Breaking the Memory Barrier: Near Infinite Batch Size Scaling for Contrastive Loss

TL;DR

A tile-based computation strategy that partitions the contrastive loss calculation into arbitrary small blocks, avoiding full materialization of the similarity matrix is proposed and achieves a two-order-of-magnitude reduction in memory while maintaining comparable speed.

Abstract

Contrastive loss is a powerful approach for representation learning, where larger batch sizes enhance performance by providing more negative samples to better distinguish between similar and dissimilar data.
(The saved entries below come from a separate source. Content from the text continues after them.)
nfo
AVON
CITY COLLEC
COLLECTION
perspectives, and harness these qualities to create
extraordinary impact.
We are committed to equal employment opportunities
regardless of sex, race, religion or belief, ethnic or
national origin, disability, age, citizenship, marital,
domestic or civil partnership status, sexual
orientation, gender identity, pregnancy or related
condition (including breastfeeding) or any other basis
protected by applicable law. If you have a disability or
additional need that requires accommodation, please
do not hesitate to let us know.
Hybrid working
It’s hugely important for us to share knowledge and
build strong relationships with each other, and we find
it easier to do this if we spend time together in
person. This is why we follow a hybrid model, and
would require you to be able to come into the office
However, scaling batch sizes is constrained by the quadratic growth in GPU memory consumption, primarily due to the full instantiation of the similarity matrix. To address this, we propose a tile-based computation strategy that partitions the contrastive loss calculation into arbitrary small blocks, avoiding full materialization of the similarity matrix. Furthermore, we introduce a multi-level tiling strategy to leverage the hierarchical structure of distributed systems, employing ring-based communication at the GPU level to optimize synchronization and fused kernels at the CUDA core level to reduce I/O overhead. Experimental results show that the proposed method scales batch sizes to unprecedented levels. For instance, it enables contrastive training of a CLIP-ViT-L/14 model with a batch size of 4M or 12M using 8 or 32 A800 80GB without sacrificing any accuracy. Compared to SOTA memory-efficient solutions, it achieves a two-order-of-magnitude reduction in memory while maintaining comparable speed. The code will be made publicly available.

Paper Structure

This paper contains 17 sections, 10 equations, 5 figures, 4 tables, 4 algorithms.

Figures (5)

  • Figure 1: GPU memory usage comparison between Inf-CL and previous methods (CLIP, OpenCLIP). The dashed line marks the common GPU memory limit. Memory costs exceeding the bottleneck of 80G A800 are estimated by curve fitting. ❶ Left: With 8$\times$A800, CLIP and OpenCLIP's memory consumption increases quadratically, while Inf-CL achieves linear growth, reducing memory costs by $\mathbf{78\times }$ at a batch size of 256k. ❷ Right: At a batch size of 1024k, even with 128 GPUs, previous methods exceed memory limits, whereas Inf-CL reduces memory demand by $\mathbf{281\times}$.
  • Figure 2: (a) Vanilla implementation of contrastive loss gathers features to all devices to calculate all similarity simultaneously, where the similarity with squared complexity are repeatedly stored in all devices, causing huge memory costs for loss calculation when batch size increases. (b) Our Inf-CL significant decreases the memory cost by serial and distributed tile-wise computation.
  • Figure 3: Multi-level tiling strategy.Top: for cross-GPU tiling, each GPU is assigned with multiple rows. The computation and the column-wise communication are performed asynchronously to reduce the cost. Bottom: for in-GPU tiling, the calculations in each GPU are further divided into tiles and the row-wise calculation is distributed to multiple CUDA cores. The accumulative operations of each row are merged into one kernel for reducing I/O times between SRAM and HBM.
  • Figure 4: Training Speed of ViT-L/14 CLIP on 8$\times$A800 for Varying Batch Sizes. The left figure shows the time per iteration step, while the right displays the time per epoch. Loss calculation contributes minimally to the total iteration time, making Inf-CL's iteration time comparable to previous methods. Furthermore, the iteration time of Inf-CL scales linearly with batch size, leading to a stable training duration of approximately 59 hours per epoch.
  • Figure 5: Performance of ViT-B/32 across Varying Batch Sizes. Except batch size, other experiment settings are consistent. In Figure, the most suitable batch size is increasing with data scale.